Information given:
* * *

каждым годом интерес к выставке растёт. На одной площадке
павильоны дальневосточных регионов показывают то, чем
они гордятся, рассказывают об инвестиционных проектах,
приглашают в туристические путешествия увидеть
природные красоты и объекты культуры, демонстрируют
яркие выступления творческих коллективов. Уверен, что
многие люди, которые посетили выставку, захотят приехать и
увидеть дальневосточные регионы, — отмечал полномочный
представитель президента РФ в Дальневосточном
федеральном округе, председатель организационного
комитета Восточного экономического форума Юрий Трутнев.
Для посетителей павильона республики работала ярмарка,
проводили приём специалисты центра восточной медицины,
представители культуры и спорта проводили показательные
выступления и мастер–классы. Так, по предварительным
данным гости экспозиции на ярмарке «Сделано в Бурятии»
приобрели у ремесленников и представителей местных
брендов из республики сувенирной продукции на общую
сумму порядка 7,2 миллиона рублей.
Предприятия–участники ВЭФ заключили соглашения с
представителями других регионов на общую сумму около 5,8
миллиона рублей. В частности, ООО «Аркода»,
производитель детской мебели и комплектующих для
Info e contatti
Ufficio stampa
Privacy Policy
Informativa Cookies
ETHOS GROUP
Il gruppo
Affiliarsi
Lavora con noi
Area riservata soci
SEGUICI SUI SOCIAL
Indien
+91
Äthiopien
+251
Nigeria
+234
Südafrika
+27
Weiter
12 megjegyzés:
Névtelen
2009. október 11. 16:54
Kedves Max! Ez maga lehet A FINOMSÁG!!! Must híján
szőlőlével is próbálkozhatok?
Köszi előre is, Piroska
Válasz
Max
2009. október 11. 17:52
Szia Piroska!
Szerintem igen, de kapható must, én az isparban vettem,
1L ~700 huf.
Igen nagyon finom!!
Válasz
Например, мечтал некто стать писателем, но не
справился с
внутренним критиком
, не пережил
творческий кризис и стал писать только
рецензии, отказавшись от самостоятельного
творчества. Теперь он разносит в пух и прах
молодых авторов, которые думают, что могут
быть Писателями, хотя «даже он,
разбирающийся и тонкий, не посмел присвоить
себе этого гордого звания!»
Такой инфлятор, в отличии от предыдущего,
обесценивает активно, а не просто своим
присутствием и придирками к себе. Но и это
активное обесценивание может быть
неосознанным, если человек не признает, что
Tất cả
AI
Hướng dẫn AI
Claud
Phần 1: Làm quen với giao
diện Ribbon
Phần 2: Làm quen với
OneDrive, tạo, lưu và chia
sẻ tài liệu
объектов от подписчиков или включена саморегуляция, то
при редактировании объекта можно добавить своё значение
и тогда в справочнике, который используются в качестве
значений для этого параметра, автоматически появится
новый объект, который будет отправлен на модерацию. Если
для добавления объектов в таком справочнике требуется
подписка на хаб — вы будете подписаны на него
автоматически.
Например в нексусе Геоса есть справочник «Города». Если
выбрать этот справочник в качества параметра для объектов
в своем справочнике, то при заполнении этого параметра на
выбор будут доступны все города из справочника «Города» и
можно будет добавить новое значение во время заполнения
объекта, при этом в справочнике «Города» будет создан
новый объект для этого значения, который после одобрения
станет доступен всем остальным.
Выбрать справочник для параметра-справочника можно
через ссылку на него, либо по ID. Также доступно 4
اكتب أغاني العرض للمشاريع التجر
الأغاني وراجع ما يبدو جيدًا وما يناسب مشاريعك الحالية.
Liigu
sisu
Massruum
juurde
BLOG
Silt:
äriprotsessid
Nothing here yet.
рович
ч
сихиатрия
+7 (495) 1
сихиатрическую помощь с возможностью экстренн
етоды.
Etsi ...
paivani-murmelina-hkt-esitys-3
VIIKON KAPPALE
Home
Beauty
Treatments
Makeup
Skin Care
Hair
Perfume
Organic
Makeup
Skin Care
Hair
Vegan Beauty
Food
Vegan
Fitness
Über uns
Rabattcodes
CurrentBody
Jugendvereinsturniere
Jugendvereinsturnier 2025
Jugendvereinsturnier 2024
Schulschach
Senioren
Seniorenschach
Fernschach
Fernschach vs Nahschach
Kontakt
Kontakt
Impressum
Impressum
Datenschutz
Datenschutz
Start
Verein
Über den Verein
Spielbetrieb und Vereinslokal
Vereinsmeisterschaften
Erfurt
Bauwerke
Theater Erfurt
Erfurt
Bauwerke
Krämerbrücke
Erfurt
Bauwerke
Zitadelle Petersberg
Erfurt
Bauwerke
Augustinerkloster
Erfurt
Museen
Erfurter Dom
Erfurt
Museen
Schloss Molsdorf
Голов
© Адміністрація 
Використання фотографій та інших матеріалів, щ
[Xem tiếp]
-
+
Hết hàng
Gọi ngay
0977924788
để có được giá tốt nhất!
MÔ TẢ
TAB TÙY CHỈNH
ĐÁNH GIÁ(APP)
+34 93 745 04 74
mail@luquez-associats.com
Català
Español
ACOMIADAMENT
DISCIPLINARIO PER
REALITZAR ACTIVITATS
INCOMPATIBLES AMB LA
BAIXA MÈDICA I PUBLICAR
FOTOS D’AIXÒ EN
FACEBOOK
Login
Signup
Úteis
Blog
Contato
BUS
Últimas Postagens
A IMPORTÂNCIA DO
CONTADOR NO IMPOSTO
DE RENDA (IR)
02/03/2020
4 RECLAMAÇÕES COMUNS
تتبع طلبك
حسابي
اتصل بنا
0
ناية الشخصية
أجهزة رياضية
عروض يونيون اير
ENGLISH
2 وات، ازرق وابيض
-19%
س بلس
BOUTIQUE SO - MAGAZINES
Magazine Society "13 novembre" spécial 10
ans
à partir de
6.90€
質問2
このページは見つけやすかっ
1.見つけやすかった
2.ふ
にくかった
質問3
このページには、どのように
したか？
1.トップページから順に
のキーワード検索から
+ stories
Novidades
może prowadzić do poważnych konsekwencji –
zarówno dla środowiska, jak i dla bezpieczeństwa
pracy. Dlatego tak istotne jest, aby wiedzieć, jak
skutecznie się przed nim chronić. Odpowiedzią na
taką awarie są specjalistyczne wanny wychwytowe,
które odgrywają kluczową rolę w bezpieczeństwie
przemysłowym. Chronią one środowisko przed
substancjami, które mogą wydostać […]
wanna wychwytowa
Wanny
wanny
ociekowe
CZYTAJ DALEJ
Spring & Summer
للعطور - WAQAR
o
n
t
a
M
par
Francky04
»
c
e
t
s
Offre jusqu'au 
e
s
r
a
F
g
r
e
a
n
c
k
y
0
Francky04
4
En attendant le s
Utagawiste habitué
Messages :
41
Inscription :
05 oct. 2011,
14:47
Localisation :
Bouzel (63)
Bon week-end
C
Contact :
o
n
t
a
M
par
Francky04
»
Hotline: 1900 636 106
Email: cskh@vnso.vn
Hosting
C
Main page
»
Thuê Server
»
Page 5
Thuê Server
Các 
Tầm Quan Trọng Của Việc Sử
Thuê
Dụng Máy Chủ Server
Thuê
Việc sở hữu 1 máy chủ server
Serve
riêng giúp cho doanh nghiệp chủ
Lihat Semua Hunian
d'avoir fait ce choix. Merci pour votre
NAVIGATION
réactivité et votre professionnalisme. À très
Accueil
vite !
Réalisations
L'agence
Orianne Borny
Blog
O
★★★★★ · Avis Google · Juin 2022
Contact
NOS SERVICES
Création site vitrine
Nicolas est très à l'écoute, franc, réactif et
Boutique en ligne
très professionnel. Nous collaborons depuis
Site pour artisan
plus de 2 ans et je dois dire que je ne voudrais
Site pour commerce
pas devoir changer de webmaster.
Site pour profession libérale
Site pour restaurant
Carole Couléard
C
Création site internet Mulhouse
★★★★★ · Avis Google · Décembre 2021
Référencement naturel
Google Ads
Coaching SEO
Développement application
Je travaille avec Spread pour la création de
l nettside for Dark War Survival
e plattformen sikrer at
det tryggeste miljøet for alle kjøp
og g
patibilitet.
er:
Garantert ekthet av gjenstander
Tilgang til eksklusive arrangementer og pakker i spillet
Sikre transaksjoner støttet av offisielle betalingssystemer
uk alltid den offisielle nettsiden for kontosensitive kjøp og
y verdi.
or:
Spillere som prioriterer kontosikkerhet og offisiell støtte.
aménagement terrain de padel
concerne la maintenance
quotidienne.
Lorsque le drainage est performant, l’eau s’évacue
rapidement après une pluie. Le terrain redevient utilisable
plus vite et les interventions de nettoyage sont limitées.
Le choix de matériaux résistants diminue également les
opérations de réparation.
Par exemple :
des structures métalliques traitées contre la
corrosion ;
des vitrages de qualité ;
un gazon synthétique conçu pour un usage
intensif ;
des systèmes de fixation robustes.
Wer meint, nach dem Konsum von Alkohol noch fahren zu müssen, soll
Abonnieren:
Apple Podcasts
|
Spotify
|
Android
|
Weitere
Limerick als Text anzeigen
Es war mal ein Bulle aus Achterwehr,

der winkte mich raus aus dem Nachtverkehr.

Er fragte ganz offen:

* * *

Task directions:
Print exactly the lines above from the one with "des structures métalliques traitées contre la" to the one with "der winkte mich raus aus dem Nachtverkehr.", including both.

Reply:
des structures métalliques traitées contre la
corrosion ;
des vitrages de qualité ;
un gazon synthétique conçu pour un usage
intensif ;
des systèmes de fixation robustes.
Wer meint, nach dem Konsum von Alkohol noch fahren zu müssen, soll
Abonnieren:
Apple Podcasts
|
Spotify
|
Android
|
Weitere
Limerick als Text anzeigen
Es war mal ein Bulle aus Achterwehr,

der winkte mich raus aus dem Nachtverkehr.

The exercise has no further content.